Personal details
- Born: Christopher Casenas Bernido November 18, 1956 (age 69)
- Spouse: Marivic Carpio (until 2022, widowed)
- Education: University of the Philippines Diliman (BS) University at Albany, SUNY (MS & PhD);
- Occupation: Physicist, professor

= Christopher Bernido =

Filipino theoretical physicist

Christopher Casenas Bernido (born November 18, 1956) is a Filipino physicist and educator. His achievements include research in exact solutions to quantum mechanical and biophysical problems using the Feynman path integral formulation. In 2010 he received the Ramon Magsaysay Award for contributing in both science and nation, ensuring innovative, low-cost, and effective basic education under Philippine conditions of scarcity and poverty.

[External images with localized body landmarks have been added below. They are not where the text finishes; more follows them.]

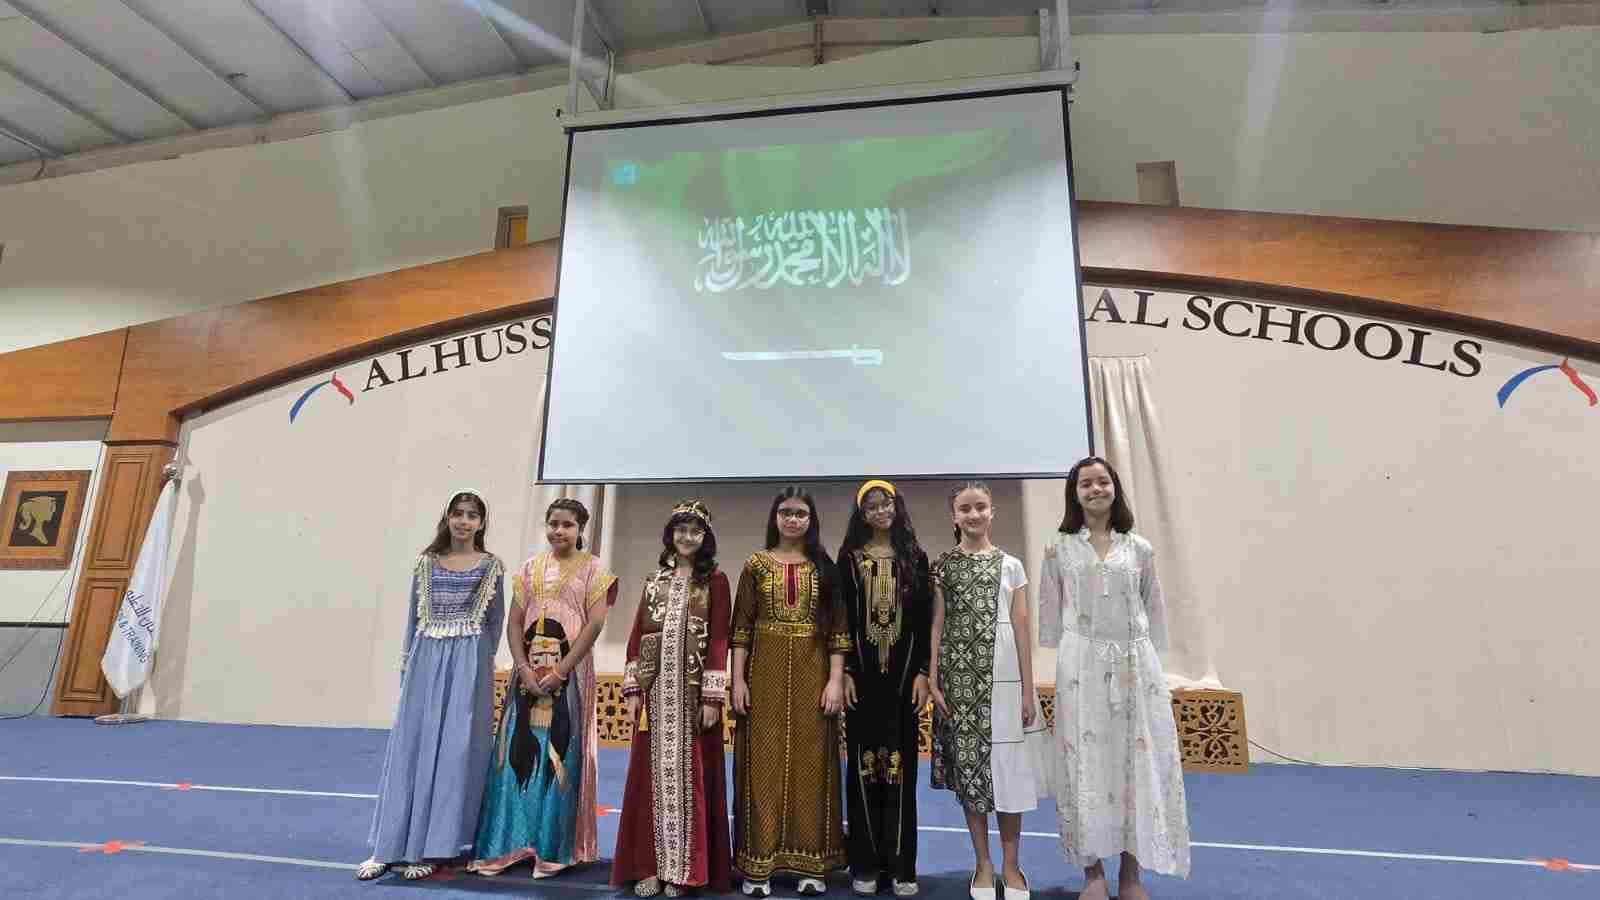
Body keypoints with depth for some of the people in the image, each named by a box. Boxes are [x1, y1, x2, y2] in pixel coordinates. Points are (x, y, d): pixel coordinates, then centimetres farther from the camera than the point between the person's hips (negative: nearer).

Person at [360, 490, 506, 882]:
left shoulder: (492, 565, 3)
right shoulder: (426, 562, 8)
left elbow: (495, 621, 5)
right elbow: (413, 616, 11)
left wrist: (482, 662, 0)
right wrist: (407, 663, 7)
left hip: (468, 662, -2)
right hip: (426, 659, 2)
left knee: (454, 748, 0)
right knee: (410, 746, 5)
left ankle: (430, 848, 10)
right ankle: (390, 845, 14)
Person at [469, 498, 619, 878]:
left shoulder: (592, 569, -2)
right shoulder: (530, 568, 10)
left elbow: (594, 623, -9)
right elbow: (514, 623, 6)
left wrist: (560, 671, -15)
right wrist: (524, 668, -9)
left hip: (570, 671, -4)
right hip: (529, 670, 4)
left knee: (560, 756, 0)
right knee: (519, 754, 5)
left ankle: (555, 848, 12)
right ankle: (512, 843, 17)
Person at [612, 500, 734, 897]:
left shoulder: (715, 580, 0)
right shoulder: (655, 580, 11)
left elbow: (719, 640, -5)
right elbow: (637, 636, 9)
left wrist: (712, 697, -11)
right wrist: (632, 689, 2)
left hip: (693, 691, -3)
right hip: (655, 690, 4)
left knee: (689, 773, 3)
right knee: (653, 775, 8)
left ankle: (685, 868, 15)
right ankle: (653, 865, 19)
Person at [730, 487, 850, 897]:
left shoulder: (824, 567, 5)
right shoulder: (756, 564, 4)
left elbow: (838, 628, 2)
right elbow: (741, 627, 2)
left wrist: (836, 680, -6)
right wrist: (738, 680, -5)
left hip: (812, 674, 1)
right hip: (766, 672, 0)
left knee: (811, 764, 6)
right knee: (764, 764, 4)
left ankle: (811, 862, 18)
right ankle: (758, 863, 15)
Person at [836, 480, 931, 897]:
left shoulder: (915, 558, 6)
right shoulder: (849, 558, 3)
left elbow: (924, 619, 4)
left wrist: (923, 672, -4)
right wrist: (844, 672, -6)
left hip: (903, 673, 1)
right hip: (862, 672, 0)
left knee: (901, 763, 4)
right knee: (863, 763, 4)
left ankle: (901, 864, 14)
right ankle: (865, 863, 15)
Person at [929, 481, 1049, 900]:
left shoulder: (1010, 565, 3)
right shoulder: (942, 566, 3)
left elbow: (1022, 628, 2)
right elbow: (936, 625, 2)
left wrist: (1028, 689, -2)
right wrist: (932, 681, -4)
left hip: (1002, 677, 0)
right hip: (959, 677, 0)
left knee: (1007, 768, 4)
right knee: (968, 767, 7)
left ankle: (1011, 866, 21)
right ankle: (983, 865, 22)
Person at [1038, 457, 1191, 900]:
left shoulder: (1139, 549, 7)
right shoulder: (1059, 549, 3)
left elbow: (1154, 610, 10)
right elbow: (1050, 611, 5)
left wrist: (1153, 662, 6)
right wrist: (1058, 664, 3)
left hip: (1135, 662, 2)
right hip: (1081, 664, -1)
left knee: (1137, 760, 4)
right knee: (1086, 762, 2)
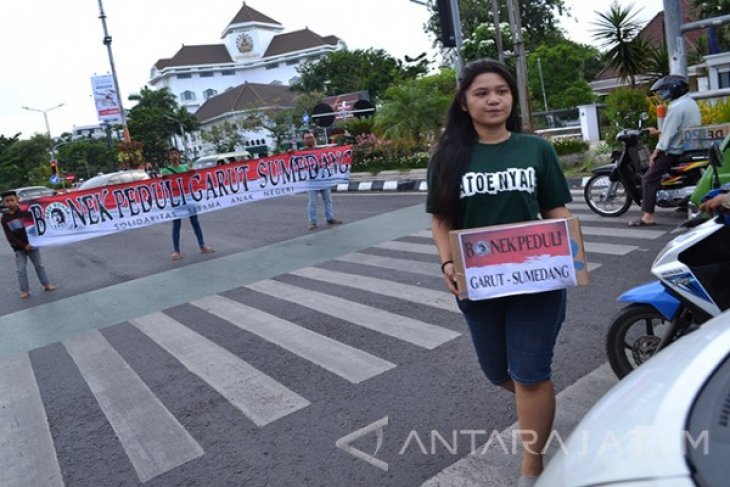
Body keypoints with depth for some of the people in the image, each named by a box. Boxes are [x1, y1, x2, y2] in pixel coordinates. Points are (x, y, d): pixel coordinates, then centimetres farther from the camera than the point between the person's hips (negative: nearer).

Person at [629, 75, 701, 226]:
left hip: (675, 150, -10)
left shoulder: (676, 107, -18)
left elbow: (669, 133, -21)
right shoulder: (691, 102, 13)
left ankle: (647, 216, -17)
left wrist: (655, 153, -15)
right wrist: (658, 132, 22)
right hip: (690, 148, 10)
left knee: (649, 178, -11)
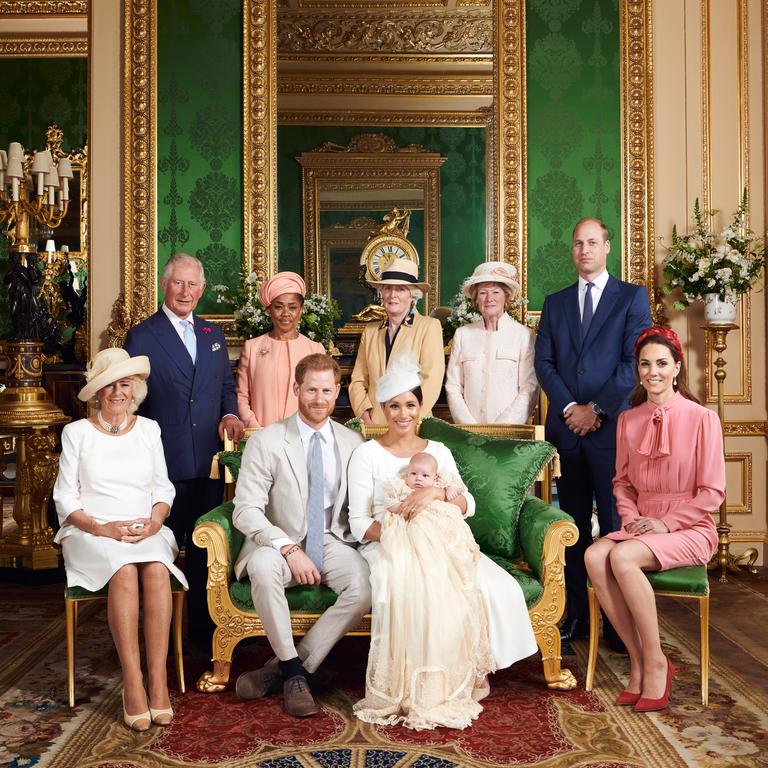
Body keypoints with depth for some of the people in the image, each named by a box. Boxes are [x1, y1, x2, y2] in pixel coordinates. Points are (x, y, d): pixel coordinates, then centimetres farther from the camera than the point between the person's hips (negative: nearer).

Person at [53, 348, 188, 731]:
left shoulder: (148, 429, 13)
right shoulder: (77, 432, 7)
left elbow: (163, 487, 13)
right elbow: (65, 498, 3)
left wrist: (155, 520, -8)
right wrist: (102, 528, -13)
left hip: (147, 532, 2)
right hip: (92, 535, -2)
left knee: (156, 570, -32)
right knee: (125, 570, -34)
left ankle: (158, 680, -29)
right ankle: (132, 683, -29)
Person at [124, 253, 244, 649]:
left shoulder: (213, 334, 14)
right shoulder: (141, 336, -2)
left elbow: (226, 385, 19)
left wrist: (229, 414, -2)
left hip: (208, 461, 4)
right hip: (165, 463, -4)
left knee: (203, 549, 10)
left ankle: (202, 627, 23)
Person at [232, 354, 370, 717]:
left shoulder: (353, 442, 5)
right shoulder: (266, 442, -6)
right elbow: (245, 510, -12)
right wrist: (289, 549, -23)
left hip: (332, 542, 2)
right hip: (280, 542, -2)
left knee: (365, 586, -28)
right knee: (262, 567, -36)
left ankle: (280, 668, -14)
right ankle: (294, 672, -16)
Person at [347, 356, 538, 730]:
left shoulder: (438, 451, 15)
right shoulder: (367, 454, 4)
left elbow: (467, 505, 1)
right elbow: (359, 523, -3)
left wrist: (435, 493, -20)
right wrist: (399, 532, -21)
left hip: (439, 545, 4)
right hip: (387, 546, -3)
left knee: (499, 588, -23)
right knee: (406, 594, -38)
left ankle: (464, 674, -7)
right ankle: (407, 690, -17)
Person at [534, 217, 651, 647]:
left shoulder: (632, 297, 5)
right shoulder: (555, 303, 16)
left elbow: (634, 361, -4)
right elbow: (544, 363, 8)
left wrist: (596, 409, -9)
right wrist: (569, 408, -6)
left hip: (610, 427, -3)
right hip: (567, 427, 4)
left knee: (616, 524, -2)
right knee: (574, 525, 8)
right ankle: (577, 615, 15)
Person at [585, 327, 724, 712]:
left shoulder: (702, 418, -5)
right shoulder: (628, 420, 10)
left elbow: (713, 492, -6)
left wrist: (666, 522, -14)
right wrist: (632, 518, -3)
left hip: (689, 529, -5)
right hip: (641, 526, 5)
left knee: (622, 557, -32)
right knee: (594, 556, -27)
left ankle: (655, 662, -15)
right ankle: (638, 661, -16)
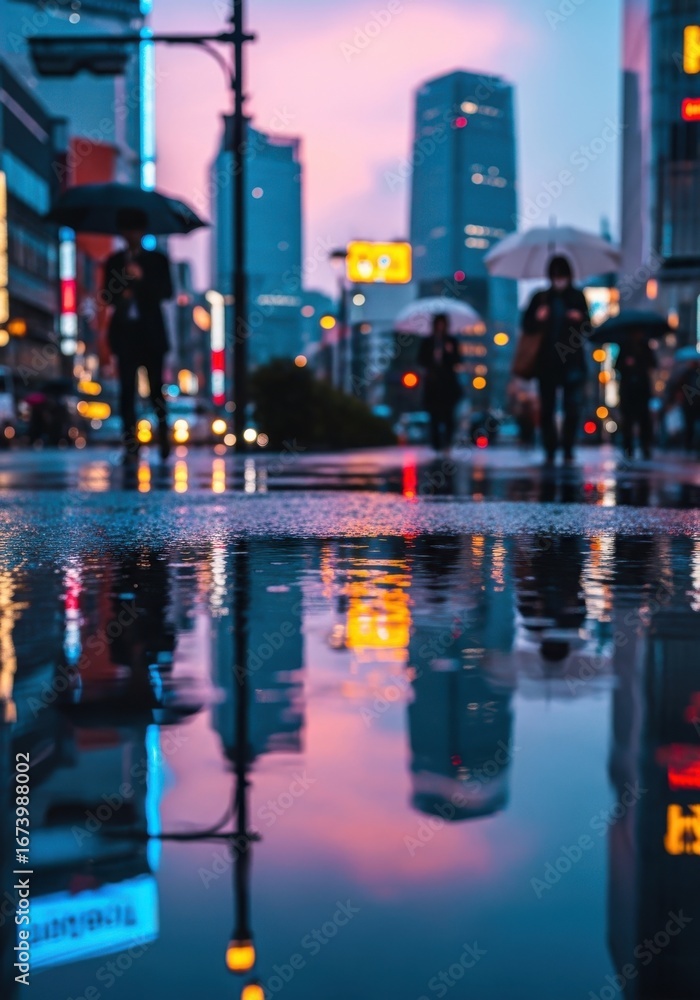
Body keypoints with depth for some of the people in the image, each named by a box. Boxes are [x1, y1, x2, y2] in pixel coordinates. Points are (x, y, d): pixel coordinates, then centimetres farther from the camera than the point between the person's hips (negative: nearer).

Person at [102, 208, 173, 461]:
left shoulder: (157, 259, 8)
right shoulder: (114, 262, 14)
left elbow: (167, 292, -3)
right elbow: (106, 296, 12)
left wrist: (142, 277, -16)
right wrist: (119, 295, -11)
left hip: (151, 332, -1)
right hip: (124, 330, 1)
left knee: (155, 385, -3)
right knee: (127, 386, -7)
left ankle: (164, 435, 11)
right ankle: (130, 442, -9)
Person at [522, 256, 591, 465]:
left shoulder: (578, 297, 8)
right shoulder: (540, 298, 7)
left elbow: (588, 327, 10)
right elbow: (527, 327, 5)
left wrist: (580, 319, -11)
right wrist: (537, 319, -15)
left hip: (573, 361, 0)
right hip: (547, 361, 0)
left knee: (573, 407, -6)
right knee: (547, 408, 1)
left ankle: (568, 449, 1)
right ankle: (550, 450, 6)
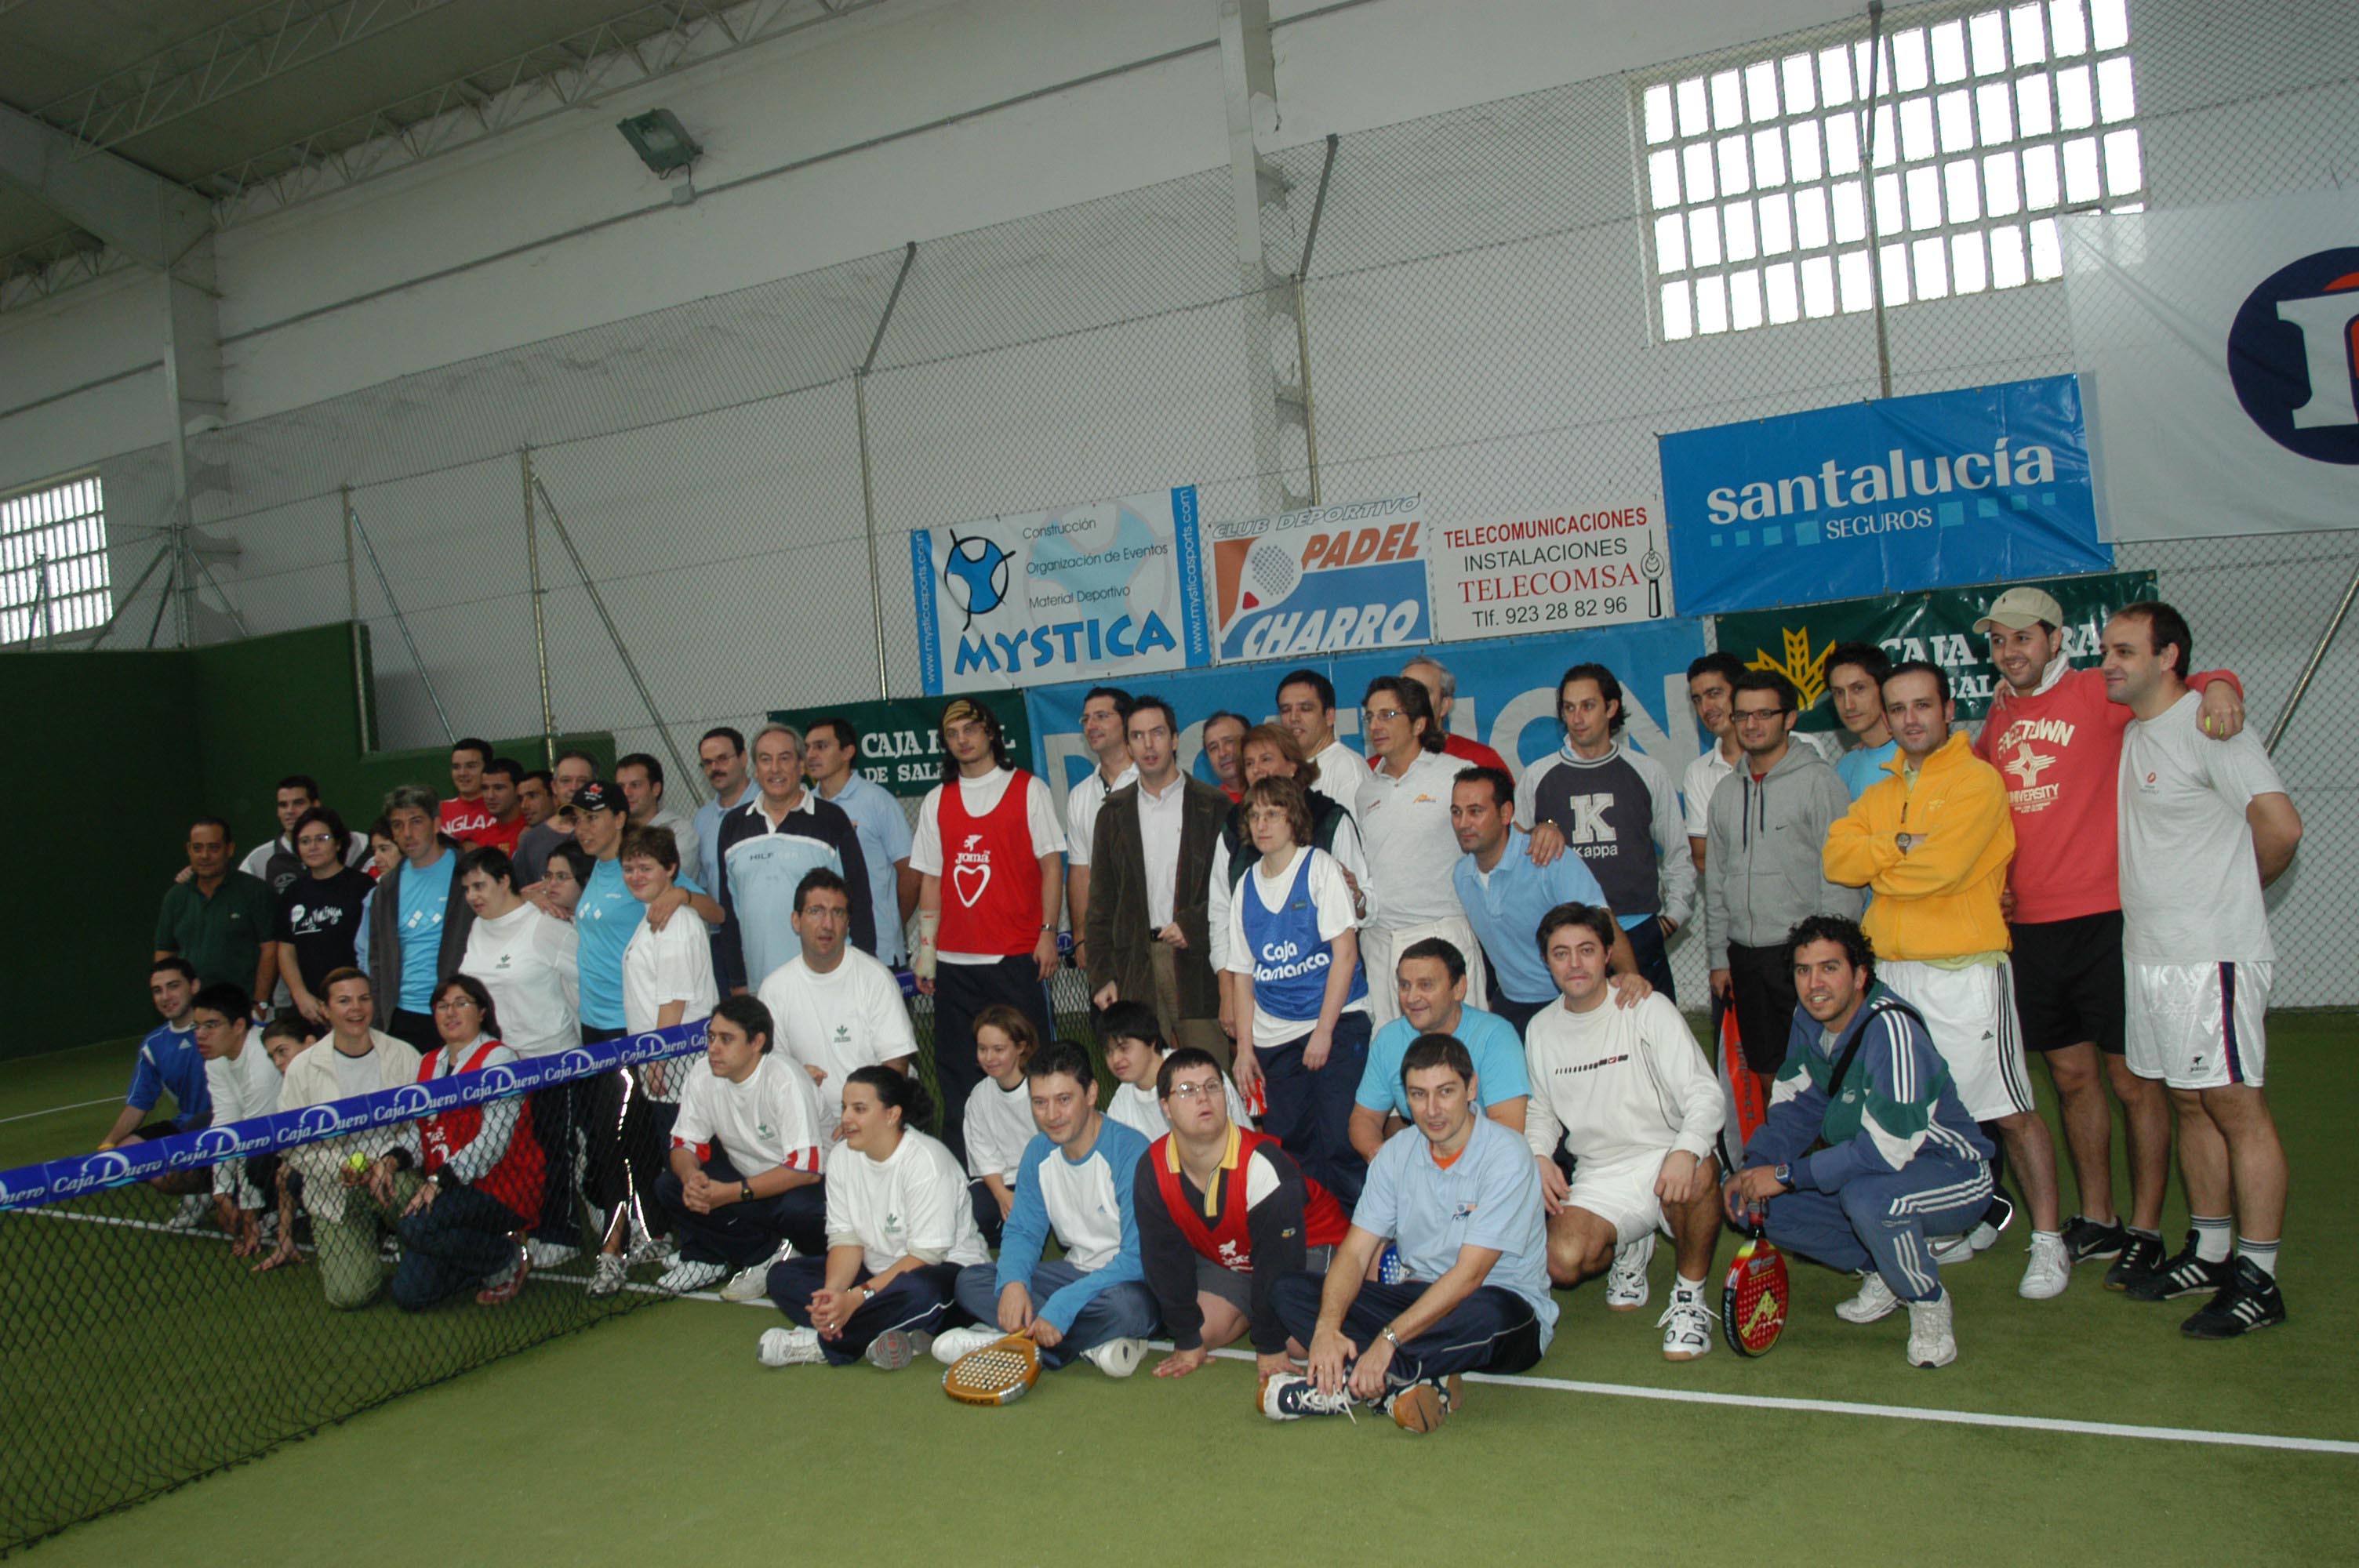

Bernido received his B.S. in physics from the University of the Philippines Diliman (1977), his M.S. in physics (1979) as well as his PhD (1982) from the University at Albany, SUNY.

He became assistant professor at the University of the Philippines, Quezon City, in 1982, associate professor in 1985 and full professor in 1995 (until 1999). He was a research fellow at the Alexander von Humboldt-Stiftung, Bielefeld, Germany (1987-1989) and associate member at the International Center for Theoretical Physics in Trieste, Italy (1985-1991). Between 1984 and 1987 he was president of the Physics Society of the Philippines.

Bernido is founding director of the Research Center for Theoretical Physics in Jagna, Philippines, and president of the Central Visayan Institute Foundation, Philippines. In 2007 he became a member of the National Academy of Sciences and Technology.

He was married to fellow physicist Maria Victoria Carpio-Bernido, until her death.